The locales were also stunning. I actually got lost in the Lost Woods more than a couple times, and died quite a bit on Death Mountain. So maybe the nomenclature wasn’t exactly the most complex, but you couldn’t help but be sucked into this world. There was always something insanely wonderful hiding behind every corner, similar to Pokémon. The difference being here, instead of your umpteenth super potion, you’d find an invisibility cloak, or a medallion that causes earthquakes. Maybe even a buxom blonde fairy in a bikini.
Hyrule felt like a beautiful kingdom full of larger-than-life characters, ridiculous items and hideous monsters. It didn’t matter how technically small it was – it was my land. Your land. The land of any gamer who took up the cartridge and placed it in the console (maybe blew on it first to get it to work).
Dungeons and Dragons
What’s a Zelda game without dungeons, you theoretically ask? Nothing, I theoretically answer. Well, maybe not nothing – but significantly less. The dungeons of Zelda are what truly make up the core part of the gameplay, and A Link to the Past was the first game to really hone in on and perfect the dungeon concept.
Instead of being “levels” or “palaces”, the dungeons of this legendary third entry took on distinct themes and titles – a practice continued to this day. From the unearthly Palace of Darkness to the endless pitfalls of Turtle Rock, A Link to the Past truly delivered on the dungeon front.
Of course, you can’t have dungeons without dragons – no temple is complete without its monstrous protector. The bosses of A Link to the Past were wildly powerful in new and exhilarating ways. I still fondly remember the Trinexx battle as one of the pinnacles of the game.
A Link to the Past, or a Path to the Future?
The Legend of Zelda: A Link to the Past exists in a strange position. As the title denotes, it was designed as both a return to the series’ roots and a game mired in the mythology of Hyrule’s ancient era. Yet, this very same attempt to return to the past would come to set the path for future Zelda games to come.

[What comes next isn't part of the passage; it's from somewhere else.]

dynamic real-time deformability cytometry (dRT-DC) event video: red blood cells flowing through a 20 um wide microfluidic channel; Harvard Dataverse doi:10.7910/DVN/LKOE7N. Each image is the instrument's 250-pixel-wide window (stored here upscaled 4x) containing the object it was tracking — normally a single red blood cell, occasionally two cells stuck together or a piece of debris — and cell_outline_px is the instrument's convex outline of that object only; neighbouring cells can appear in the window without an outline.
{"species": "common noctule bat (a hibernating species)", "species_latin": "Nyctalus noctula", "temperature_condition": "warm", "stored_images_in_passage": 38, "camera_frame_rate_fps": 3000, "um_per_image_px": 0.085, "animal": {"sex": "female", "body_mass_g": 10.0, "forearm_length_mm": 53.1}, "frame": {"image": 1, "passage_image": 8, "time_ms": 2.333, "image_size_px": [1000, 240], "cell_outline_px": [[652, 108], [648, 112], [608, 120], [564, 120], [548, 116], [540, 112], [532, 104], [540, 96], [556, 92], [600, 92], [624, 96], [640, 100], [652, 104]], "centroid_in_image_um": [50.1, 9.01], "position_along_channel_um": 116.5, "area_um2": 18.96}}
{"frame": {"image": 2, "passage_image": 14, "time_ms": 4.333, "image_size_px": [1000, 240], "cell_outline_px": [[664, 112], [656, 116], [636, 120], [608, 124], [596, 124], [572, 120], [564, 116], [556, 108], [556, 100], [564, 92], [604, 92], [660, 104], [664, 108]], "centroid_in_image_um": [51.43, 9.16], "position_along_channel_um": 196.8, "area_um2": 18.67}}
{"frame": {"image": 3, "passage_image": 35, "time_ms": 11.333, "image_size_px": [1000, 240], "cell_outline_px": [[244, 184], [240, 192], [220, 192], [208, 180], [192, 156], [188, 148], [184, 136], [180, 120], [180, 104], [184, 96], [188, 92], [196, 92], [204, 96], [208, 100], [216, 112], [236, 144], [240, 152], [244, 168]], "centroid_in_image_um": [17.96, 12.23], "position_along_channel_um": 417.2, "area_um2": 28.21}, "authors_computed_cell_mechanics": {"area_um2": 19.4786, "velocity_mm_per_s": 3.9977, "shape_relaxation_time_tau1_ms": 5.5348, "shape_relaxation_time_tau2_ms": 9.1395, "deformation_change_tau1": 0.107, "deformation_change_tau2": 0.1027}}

Every major Zelda game since the release of this title has followed the “Zelda formula”, which was set in place for the first time here.
I’m also torn on the title in the end. On one hand, it’s not in my “top tier” of games in the series, and yet it’s probably the one I’m most blindly fond of (due entirely to nostalgia). But perhaps that’s just what the series needs to continue focusing on in the future – the quest to lay out a golden standard that inspires up-and-coming gamers to the possibilities the entire genre holds.